◆ **What is asked**
**1.** Edit the forum post about the MW cache by rewriting the part from the words "We sure could, but" through "concentrate on the OT.", with "current workflow" changed to "the current work supply".
**2.** List every distinct all-capital abbreviation that appears in the forum post about the MW cache.

◆ **Extract provided**
—————

Last modified: 1 Oct 2009, 2:39:08 UTC


On another note, can we keep this thread more or less on the topic of the tiny MW cache, solutions for the problem, and ways to get around it to make the client work. Thanks.

We sure could, but I still think you haven't differentiated between a type of project that has work that is not dependent upon current workflow and a type of project that is dependent upon current workflow.

Actually I did, but my suggestion created an uproar tha's not the purpose of this thread. I'd like to leave that part of the subject drop so we can concentrate on the OT.


The problem is, it is relevant to the OT. If more people are holding onto work for longer, whether they be GPU or CPU, the throughput back into the project that drives new work creation could drop. I say "could", because it may not drop. What it will not do is increase. There are enough of us that are CPU-only that are still here that will practically ensure that won't happen, as we'll also get the increased number of tasks in cache...

—————

◆ **Supplied records**
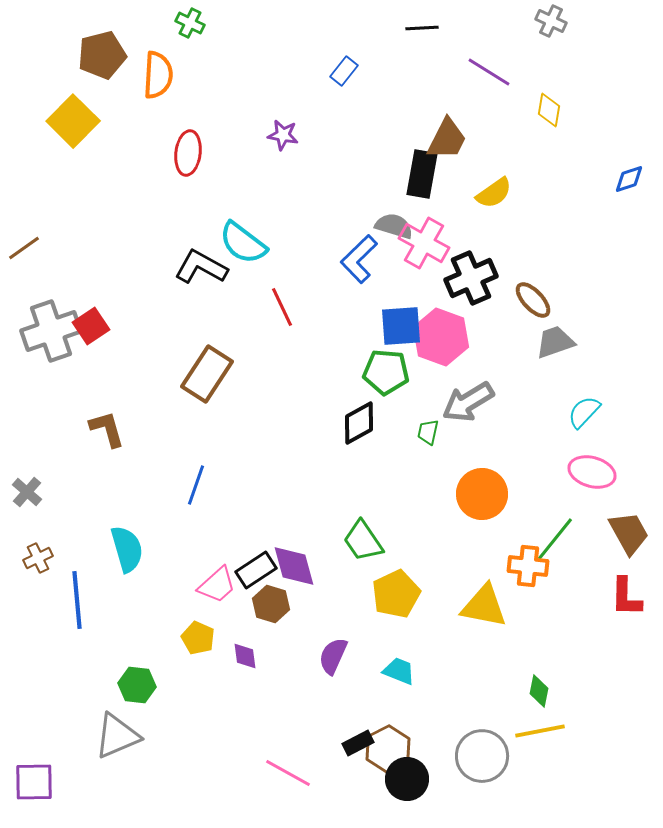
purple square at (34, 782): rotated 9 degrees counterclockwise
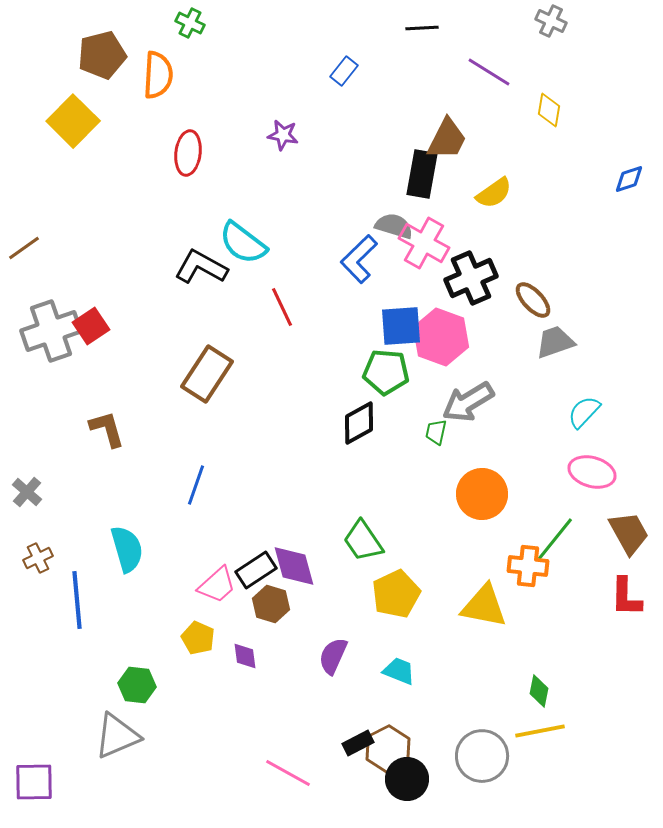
green trapezoid at (428, 432): moved 8 px right
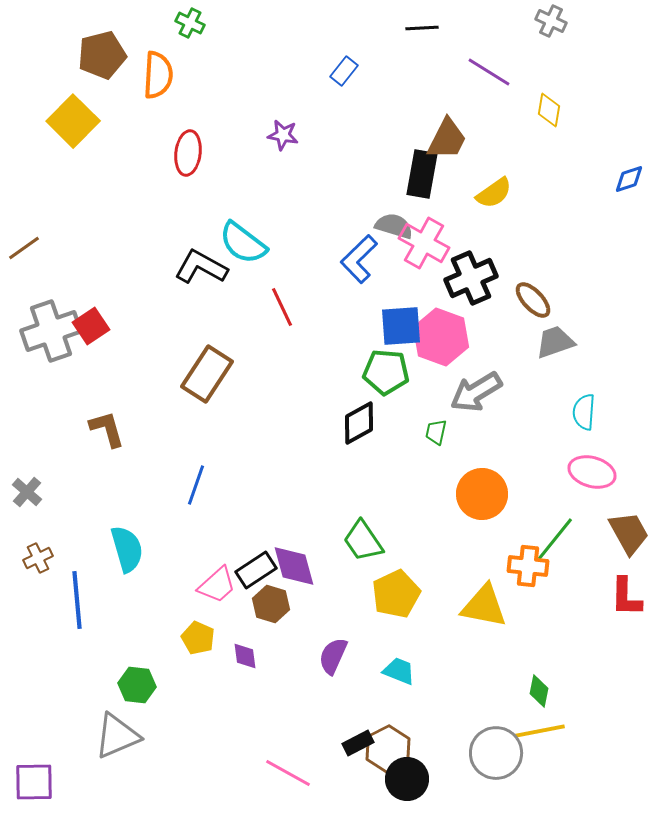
gray arrow at (468, 402): moved 8 px right, 10 px up
cyan semicircle at (584, 412): rotated 39 degrees counterclockwise
gray circle at (482, 756): moved 14 px right, 3 px up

—————

◆ **Solved tasks**
**1.**
We sure could, but I still think you haven't differentiated between a type of project that has work that is not dependent upon the current work supply and a type of project that is dependent upon the current work supply.

Actually I did, but my suggestion created an uproar tha's not the purpose of this thread. I'd like to leave that part of the subject drop so we can concentrate on the OT.

**2.** UTC, MW, OT, GPU, CPU